L’organisme Partir d’un bon pas pour un avenir meilleur a dû repenser la distribution des déjeuners dans les écoles. Avec le retour en confinement et de l’école en mode virtuel, les élèves de familles défavorisées n’ont plus accès à ce service qui leur permettait d’avoir le premier repas de la journée.

Les déjeuners ont été remplacés par deux services de distribution de nourriture qui permettent aux familles de passer chercher un sac d’épicerie à l’école. 

Le plus valorisant pour le coordonnateur du programme Bonne nutrition pour les élèves, Alexandre Gagnon, c’est la distribution par des évènements mobiles. «On voit des sourires et des larmes, ça fait chaud au cœur», dit-il avec de l’émotion dans la voix.

En collaboration avec les directions d’école, un courriel est envoyé pour prévenir des familles de la tenue de la distribution dans le stationnement d’une école choisie. «On essaie de rejoindre entre 6 à 12 écoles de la région environnante», dit M. Gagnon. 

Les familles qui ont besoin de ce coup de main peuvent passer pendant la journée pour récupérer un sac qui contient du pain, des baguels, une boite de yogourt, 2 ou 4 litres de lait, des céréales, des barres de céréales, des fruits, des pommes de terre de chez Don Poulin Potatoes — qu’ils obtiennent à prix très réduit —, concombre et fromage. Le contenu peut donc servir à plus que des déjeuners.

Une centaine de sacs d’une valeur de 50 à 60 $ peut être ainsi distribuée lors des évènements mobiles. De plus, ils ont obtenu toutes les autorisations nécessaires de la santé publique.

L’autre mode de livraison se fait aussi par les écoles, mais offre plus de discrétion pour les parents qui préfèrent ne pas croiser quelqu’un qu’ils connaissent dans le stationnement lors des évènements mobiles. Dans ce cas, les parents doivent planifier le ramassage d’un sac avec la direction.

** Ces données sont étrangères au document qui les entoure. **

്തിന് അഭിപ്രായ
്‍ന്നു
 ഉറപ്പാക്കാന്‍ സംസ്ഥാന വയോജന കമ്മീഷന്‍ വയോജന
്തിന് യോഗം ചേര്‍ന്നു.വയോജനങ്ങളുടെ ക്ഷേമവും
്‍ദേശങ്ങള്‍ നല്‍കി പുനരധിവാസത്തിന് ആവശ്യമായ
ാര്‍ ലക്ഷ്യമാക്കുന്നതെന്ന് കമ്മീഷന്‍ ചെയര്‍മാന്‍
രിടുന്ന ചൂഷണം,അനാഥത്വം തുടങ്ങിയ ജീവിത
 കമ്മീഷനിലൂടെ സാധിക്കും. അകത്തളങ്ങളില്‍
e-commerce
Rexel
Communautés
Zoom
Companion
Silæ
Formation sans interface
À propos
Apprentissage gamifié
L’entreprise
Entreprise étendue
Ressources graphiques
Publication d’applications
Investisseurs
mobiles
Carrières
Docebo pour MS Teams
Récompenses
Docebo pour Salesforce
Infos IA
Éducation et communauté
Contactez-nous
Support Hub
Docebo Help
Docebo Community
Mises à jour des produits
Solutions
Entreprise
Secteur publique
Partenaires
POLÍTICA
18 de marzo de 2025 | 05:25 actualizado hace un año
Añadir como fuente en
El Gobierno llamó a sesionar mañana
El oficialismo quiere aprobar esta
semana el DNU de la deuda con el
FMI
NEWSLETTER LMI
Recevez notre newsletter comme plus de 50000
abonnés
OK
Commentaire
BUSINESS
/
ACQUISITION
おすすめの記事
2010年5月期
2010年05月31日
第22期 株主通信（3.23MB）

L’équipe de distribution rejoint 133 écoles dans un territoire allant du Grand Sudbury jusqu’à l’ile Manitoulin et Chapleau.

L’équipe fait un minimum de trois distributions par semaine. La gestionnaire du programme Bonne nutrition pour les élèves, Angèle Young, confirme que ce mode de distribution resterait en place aussi longtemps que les classes seront en mode virtuel. «Même on espère continuer à donner de l’appui aux familles au moins jusqu’à la fin aout.» 

Angèle Young a remarqué qu’il y a une demande un peu plus élevée pour leurs services depuis le début de la pandémie. Entre les familles dont les parents ont perdu leur emploi et celles qui ont soudainement plusieurs enfants à nourrir le matin parce qu’ils n’ont plus accès au déjeuner à l’école, les besoins sont grandissants. «C’est une situation d’urgence dans toute la province. Mais dans le dernier mois, être en zone grise, ça fait beaucoup de pression sur les familles», note-t-elle.

Alexandre Gagnon calcule qu’en seulement deux mois, 220 000 $ en nourriture a été distribué. Le programme est principalement financé par le ministère des Services à l'enfance et des Services sociaux et communautaires.